Supplementary Materials

Figure S1

Effects of SERT deficiency on food intake. A. Daily food intake of 3-month old WT, SERT−/− and SERT+/− mice. Amount of food consumed by individually housed mice and the body weight of each mouse were monitored for 20 consecutive days. Data represent the average of daily food intake adjusted for body weight ± SEM. B. Summary of the entire monitoring period for each genotype. *, p<0.05 Student's t-test. N, number of mice analyzed.

(TIF)

Figure S2

Quantification of plasma triglyceride levels in 6-month old mice fasted for 16 h. The differences between SERT mutant mice and WT mice fed ND are not statistically significant (SERT−/−, p = 0.58; SERT+/−, p = 0.66). HFD-fed SERT−/− mice exhibited lower triglyceride levels than HFD-fed WT mice, *, p<0.05 Student's t-test. The number of mice analyzed is indicated in parentheses.

(TIF)

Figure S3

Representative photomicrographs showing TUNEL staining (red) of sections of pancreata to visualize apoptotic cells. There was no appreciable difference detected between WT and SERT−/− mice. All animals analyzed were 6-month old fed ND. Scale bar, 50 µm.

(TIF)

Figure S4

Western blot analysis of AKT activity in the muscle of 6-month old WT and SERT-deficient mice.

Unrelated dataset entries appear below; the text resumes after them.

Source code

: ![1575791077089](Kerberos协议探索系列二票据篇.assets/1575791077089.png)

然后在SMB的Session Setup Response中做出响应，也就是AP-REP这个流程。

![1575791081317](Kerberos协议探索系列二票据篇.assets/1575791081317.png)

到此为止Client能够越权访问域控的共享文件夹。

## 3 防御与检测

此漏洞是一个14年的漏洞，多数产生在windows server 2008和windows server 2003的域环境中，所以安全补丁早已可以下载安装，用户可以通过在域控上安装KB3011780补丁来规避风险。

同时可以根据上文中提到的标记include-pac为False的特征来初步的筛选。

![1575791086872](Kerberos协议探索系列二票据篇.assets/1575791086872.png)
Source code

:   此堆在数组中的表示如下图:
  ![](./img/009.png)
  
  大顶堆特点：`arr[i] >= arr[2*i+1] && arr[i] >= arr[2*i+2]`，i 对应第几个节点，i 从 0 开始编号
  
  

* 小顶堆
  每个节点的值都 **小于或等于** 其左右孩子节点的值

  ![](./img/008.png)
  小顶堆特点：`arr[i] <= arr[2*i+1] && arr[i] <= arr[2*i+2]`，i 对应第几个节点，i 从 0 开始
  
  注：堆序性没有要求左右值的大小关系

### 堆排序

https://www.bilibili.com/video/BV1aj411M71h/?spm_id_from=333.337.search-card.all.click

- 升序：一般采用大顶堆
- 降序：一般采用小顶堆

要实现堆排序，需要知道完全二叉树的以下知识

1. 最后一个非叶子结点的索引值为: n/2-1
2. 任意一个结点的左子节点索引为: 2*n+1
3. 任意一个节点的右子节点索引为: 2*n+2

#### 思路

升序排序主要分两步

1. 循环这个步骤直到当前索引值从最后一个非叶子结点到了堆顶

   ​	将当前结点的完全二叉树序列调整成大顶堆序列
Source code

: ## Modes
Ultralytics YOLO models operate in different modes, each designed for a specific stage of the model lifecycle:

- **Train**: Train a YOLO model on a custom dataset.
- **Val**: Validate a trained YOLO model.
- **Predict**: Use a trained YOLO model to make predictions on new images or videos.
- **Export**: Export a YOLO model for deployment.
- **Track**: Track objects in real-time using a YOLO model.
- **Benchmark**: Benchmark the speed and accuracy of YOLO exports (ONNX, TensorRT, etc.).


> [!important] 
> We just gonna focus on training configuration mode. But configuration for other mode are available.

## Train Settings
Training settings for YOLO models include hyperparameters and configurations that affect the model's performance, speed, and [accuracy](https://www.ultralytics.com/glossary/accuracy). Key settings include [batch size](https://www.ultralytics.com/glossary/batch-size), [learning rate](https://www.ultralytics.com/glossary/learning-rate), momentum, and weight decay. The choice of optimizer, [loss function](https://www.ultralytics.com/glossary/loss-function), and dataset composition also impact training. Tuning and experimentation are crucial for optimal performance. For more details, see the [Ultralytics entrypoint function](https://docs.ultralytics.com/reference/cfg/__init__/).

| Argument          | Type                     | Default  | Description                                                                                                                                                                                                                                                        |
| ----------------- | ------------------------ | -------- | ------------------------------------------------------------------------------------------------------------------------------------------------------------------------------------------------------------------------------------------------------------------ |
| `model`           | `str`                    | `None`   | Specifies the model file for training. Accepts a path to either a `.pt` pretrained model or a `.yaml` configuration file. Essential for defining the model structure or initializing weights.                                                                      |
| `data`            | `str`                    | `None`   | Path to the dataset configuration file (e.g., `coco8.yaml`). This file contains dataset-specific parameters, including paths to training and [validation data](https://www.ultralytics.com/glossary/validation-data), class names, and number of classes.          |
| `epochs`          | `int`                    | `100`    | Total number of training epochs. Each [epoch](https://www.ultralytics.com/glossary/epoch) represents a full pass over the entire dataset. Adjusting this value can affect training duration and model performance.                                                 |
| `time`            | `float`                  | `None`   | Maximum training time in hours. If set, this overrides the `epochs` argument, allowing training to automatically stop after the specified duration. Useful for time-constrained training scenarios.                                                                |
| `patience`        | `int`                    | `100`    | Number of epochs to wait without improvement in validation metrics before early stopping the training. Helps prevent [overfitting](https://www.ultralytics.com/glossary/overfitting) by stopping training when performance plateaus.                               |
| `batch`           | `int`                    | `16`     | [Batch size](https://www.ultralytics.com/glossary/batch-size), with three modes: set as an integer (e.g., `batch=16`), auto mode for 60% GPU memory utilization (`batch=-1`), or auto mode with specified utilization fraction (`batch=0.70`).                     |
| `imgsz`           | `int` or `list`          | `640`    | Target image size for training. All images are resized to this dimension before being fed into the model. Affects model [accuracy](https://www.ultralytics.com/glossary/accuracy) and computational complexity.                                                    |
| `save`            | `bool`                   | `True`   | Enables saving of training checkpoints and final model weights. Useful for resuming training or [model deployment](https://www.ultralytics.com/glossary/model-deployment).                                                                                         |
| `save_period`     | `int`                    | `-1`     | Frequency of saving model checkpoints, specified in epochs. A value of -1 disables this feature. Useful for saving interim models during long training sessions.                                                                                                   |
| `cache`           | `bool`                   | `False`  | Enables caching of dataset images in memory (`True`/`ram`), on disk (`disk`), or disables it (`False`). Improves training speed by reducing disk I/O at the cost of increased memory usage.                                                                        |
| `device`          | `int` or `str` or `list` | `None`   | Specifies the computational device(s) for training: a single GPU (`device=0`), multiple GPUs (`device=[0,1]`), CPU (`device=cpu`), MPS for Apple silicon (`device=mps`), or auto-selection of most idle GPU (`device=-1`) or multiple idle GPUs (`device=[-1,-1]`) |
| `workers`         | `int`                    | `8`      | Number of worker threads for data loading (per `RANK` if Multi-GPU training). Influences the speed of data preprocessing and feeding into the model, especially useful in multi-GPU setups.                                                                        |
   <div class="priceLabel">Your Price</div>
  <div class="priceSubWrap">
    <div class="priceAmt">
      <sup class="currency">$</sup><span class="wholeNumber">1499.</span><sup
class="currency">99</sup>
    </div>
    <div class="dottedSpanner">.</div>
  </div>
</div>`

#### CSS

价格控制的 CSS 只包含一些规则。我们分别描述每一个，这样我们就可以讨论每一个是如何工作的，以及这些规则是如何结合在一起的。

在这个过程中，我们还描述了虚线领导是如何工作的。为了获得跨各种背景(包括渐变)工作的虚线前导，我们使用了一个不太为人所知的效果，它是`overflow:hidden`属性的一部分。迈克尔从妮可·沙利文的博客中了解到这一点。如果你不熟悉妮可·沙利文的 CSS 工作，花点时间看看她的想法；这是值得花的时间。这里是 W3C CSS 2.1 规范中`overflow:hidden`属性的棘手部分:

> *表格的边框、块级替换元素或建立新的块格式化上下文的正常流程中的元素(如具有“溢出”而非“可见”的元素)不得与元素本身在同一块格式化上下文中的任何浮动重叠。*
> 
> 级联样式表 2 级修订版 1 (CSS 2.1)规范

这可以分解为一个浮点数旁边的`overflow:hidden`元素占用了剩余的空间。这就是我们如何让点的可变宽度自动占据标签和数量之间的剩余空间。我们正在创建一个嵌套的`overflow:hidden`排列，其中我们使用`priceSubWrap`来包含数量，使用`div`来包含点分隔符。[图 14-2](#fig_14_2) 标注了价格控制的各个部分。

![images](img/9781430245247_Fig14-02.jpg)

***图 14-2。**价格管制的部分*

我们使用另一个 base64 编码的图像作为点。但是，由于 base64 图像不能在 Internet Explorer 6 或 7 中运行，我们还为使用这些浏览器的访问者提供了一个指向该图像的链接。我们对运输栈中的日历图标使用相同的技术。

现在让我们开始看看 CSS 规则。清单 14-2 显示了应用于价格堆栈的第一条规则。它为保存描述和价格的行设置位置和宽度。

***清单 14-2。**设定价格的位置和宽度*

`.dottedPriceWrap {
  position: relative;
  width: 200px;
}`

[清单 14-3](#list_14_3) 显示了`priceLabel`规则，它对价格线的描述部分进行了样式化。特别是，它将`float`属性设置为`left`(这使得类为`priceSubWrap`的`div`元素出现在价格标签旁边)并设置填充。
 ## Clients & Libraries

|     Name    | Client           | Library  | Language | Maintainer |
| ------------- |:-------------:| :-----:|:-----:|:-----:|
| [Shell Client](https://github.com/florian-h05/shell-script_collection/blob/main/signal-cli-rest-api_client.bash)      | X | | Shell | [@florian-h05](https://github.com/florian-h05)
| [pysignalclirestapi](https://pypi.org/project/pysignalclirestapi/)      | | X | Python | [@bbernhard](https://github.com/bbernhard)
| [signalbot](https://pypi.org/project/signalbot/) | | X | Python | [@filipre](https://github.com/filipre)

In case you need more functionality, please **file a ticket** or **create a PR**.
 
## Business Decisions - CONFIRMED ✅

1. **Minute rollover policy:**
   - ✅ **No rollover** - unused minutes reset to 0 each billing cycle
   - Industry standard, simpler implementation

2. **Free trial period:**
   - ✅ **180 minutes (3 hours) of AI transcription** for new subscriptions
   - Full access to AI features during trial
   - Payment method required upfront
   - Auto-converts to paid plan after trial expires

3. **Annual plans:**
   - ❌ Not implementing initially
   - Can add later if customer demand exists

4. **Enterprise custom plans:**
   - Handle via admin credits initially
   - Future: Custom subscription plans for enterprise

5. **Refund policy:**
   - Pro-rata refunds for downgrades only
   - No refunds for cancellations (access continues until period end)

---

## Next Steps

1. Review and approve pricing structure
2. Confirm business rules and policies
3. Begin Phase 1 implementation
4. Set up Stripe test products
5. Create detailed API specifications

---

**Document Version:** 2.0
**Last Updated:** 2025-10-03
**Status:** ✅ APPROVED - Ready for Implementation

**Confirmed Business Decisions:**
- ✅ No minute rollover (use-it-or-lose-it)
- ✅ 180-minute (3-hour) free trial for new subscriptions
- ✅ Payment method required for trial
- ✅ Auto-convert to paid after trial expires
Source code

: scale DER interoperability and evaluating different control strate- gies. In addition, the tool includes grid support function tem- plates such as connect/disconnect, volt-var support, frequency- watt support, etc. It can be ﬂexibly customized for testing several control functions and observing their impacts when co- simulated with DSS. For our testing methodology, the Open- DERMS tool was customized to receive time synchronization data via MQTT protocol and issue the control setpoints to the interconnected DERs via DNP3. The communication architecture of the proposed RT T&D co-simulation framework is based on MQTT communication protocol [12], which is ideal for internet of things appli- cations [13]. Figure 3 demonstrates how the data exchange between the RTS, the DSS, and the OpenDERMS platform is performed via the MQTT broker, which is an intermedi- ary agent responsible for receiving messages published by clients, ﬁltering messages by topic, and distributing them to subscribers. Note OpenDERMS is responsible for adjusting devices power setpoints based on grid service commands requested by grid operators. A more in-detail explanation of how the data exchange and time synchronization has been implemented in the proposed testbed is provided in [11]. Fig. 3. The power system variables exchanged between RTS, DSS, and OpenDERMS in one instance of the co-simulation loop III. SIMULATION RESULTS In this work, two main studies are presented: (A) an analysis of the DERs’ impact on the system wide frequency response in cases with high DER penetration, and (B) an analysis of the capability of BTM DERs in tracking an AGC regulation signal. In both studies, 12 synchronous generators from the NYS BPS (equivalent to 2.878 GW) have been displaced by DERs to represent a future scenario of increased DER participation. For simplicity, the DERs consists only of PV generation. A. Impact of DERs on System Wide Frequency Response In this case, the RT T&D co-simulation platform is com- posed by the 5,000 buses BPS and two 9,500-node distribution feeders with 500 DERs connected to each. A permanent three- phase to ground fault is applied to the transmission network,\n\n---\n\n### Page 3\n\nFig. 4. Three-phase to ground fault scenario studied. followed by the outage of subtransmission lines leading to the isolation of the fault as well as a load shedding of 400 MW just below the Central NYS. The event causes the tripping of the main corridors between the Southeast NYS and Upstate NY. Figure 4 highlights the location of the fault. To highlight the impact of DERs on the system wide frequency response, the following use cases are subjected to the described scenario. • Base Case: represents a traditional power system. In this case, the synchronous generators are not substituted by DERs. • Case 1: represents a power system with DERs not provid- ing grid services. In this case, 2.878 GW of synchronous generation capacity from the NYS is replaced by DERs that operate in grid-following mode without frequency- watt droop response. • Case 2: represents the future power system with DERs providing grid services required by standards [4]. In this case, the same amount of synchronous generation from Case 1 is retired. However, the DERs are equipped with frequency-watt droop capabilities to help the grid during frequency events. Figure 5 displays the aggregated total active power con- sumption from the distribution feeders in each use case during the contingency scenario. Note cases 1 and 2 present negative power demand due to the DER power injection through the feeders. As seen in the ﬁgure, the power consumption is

AKT activity was evaluated by the levels of phosphorylation on Ser473 of AKT (pAKT) ± SEM. Insulin (−), basal AKT activity determined from muscle collected from 16 h fasted mice, and Insulin (+), insulin-induced AKT activity determined from muscle collected from mice 20 min post insulin injection. A. Images of representative western blot results. B. Densitometric quantification of the ratio of pAKT vs. total AKT before and after insulin injection. The value of WT mice treated with insulin and mutants with and without insulin treatment is normalized to that of WT without insulin treatment. C. The ratio of pAKT before and after insulin injection for each genotype. The basal pAKT was elevated but the net increase of pAKT following insulin injection was attenuated in SERT-deficient muscle. *, p<0.05, ***, p<0.001 The number of mice analyzed is indicated in parentheses.

(TIF)

Figure S5

Quantification of plasma corticosterone levels in 3- and 6-month old mice. Mice under normal environment were analyzed. The number of mice analyzed is indicated in parentheses.